L'organisation de l'armée a donné lieu à de nombreux règlements. Elle se divise en garde nationale et en troupe de ligne.

La loi du pays veut que tout Argentin âgé de 18 ans fasse partie de la garde nationale jusqu'à 50 ans.

Cette troupe, lorsqu'elle est mobilisée, doit faire un service égal à celui de la troupe de ligne.

La marine est composée de matelots enrôlés et d'une milice.

Le Ministre de a Guerre et Marine » est la première autorité militaire il commande à l'armée et à la flotte.

L'armée de terre se compose de 14 à 15, 000 hommes.

Il existe une cavalerie irrégulière composée seulement d'Indiens soumis à la discipline militaire et faisant le service des sections de frontières.

La garde nationale comprend tous les hommes en état de porter les armes de 18 à 50 ans.

La réserve est formée par les hommes valides de 50 à 60 ans.

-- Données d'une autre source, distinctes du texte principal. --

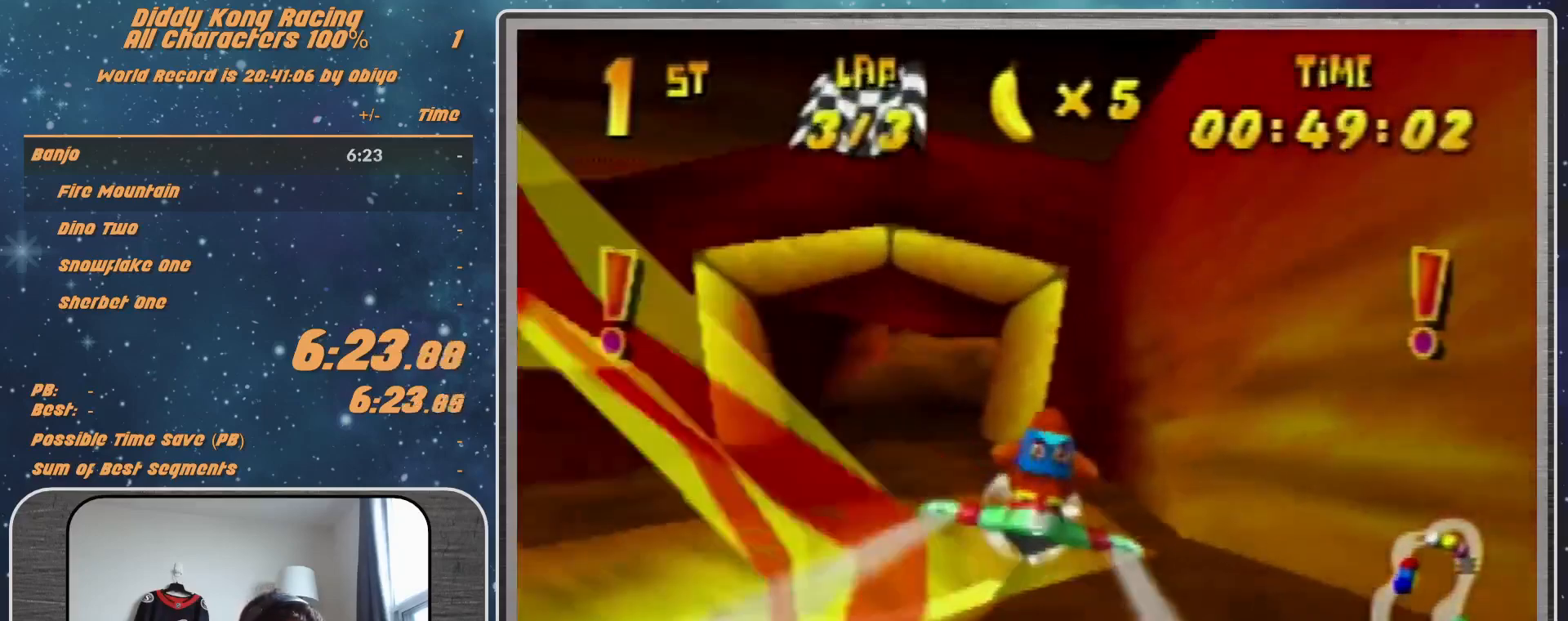
{"buttons": [], "left_stick": "right", "events": [[67, "left_stick", "center"], [200, "left_stick", "left"], [233, "R1", "up"], [333, "R1", "down"], [467, "R1", "up"], [500, "left_stick", "right"]]}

Le pays fournit pour la garde nationale active environ 450 000 hommes et pour la réserve de 80 à 90 000.

La force militaire de ce pays consiste, comme on le voit, dans l'ensemble des citoyens en état de porter les armes.

La marine de guerre n'a pas fait de grands progrès depuis le gouvernement présidé par le général Roca et se compose seulement d'une trentaine de bâtiments.

Le recrutement de l'armée permanente se fait généralement par voie d'enrôlement; les hommes sont engagés moyennant une certaine somme pour quatre ans au moins.

Ils reçoivent une partie de la prime d'engagement en signant le contrat, une autre partie pendant la durée du service et l'autre après son expiration.

Il n'en était pas ainsi du temps de l'ex-président Juarez, puisqu'un grand nombre de soldats et, en totalité, les officiers, n'ont pas touché de solde pendant près de deux ans. Espérons que son successeur aura porté remède à cet état de choses.

Je terminerai en disant que les étrangers, sans distinction de nationalité, sont admis dans l'armée.

Je crois avoir touché, Messieurs, au risque d'abuser de votre patience, à toutes les questions qui pouvaient présenter quelque intérêt à un auditoire aussi bienveillant.

Je n'ai pourtant rien dit de la politique, au point de vue français, bien entendu. Là-bas, le cœur et les yeux constamment tournés vers la patrie, nous sommes tous Français et rien que Français, Aussi, vous faudrait-il voir, Messieurs, si la concentration a de la peine à s'établir parmi nous.

Le jour où la France célèbre sa fête nationale, nous nous réunissons tous pour joindre aux vôtres nos vivats et nos réjouissances, et le mot d'adieu, quand, la journée finie, nous nous séparons, est toujours le cri unanime de « VIVE LA FRANCE »."